:: BRIEF A ::
In the passage on Freud's mistake, what did Freud think the ego's purpose mainly was?
:: BRIEF B ::
Summarize the passage on Freud's mistake in two sentences.
:: BRIEF C ::
List every way the passage on Freud's mistake says the Buddha did or did not see emotion.

:: EXCERPTED PASSAGE ::
====================

Freud’s Mistake
The mistake that Freud appears to have made is his emphasis on instinct. He thought the emotion is inborn, and therefore it starts within and seeks an outlet. Because the emotion is inborn, Freud thought, it cannot be eliminated; he thought it has to be gratified in some way or another. The Buddha did not see the emotion as instinctual. He saw it as something started by an external stimulus. He saw the emotion as a part of a chain reaction, where the intellectual activity of interpretation preceded the emotional activity. Stating the Buddha’s position in Freudian terminology, the ego activity precedes the id activity. Freud, however, saw it the other way. He thought that the id activity preceded the ego activity, and that the purpose of the ego was mainly to cater to the id. This is a serious mistake that Freud made, from the Buddhist stand point.

====================

Lens distortion parameter data:
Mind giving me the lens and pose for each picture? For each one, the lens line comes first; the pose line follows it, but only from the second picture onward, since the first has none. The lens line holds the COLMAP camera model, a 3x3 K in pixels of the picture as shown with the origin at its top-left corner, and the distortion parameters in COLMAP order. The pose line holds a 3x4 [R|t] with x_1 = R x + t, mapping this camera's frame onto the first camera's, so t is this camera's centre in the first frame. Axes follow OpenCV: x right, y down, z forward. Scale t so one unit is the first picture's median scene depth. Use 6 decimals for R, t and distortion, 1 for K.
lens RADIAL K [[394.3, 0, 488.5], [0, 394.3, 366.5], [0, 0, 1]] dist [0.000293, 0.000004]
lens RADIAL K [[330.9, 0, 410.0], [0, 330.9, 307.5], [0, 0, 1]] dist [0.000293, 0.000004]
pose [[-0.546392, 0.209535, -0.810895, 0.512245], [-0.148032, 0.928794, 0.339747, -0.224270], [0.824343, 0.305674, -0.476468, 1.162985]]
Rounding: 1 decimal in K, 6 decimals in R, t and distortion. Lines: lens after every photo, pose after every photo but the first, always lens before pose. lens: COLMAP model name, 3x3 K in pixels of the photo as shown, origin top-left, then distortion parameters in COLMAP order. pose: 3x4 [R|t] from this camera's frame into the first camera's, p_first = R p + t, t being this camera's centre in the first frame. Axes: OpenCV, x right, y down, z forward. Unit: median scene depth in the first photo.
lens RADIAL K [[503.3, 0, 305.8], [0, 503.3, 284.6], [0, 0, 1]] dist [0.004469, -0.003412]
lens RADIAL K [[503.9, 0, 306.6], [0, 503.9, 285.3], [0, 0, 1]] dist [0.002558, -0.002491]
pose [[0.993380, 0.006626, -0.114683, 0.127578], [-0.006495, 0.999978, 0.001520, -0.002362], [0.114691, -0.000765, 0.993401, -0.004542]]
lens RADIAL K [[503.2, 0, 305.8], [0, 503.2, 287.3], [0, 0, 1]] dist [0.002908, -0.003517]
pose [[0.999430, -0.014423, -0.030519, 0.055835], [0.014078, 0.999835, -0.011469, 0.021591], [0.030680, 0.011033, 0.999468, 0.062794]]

====================

:: ANSWER A ::
To cater to the id.

:: ANSWER B ::
Freud saw emotion as an inborn instinct that starts within, seeks an outlet and must be gratified because it cannot be eliminated. The Buddha instead saw emotion as set off by an external stimulus in a chain reaction where interpretation comes before emotion, so from the Buddhist standpoint Freud made a serious mistake in placing id activity before ego activity.

:: ANSWER C ::
- Not as instinctual
- As something started by an external stimulus
- As part of a chain reaction in which the intellectual activity of interpretation preceded the emotional activity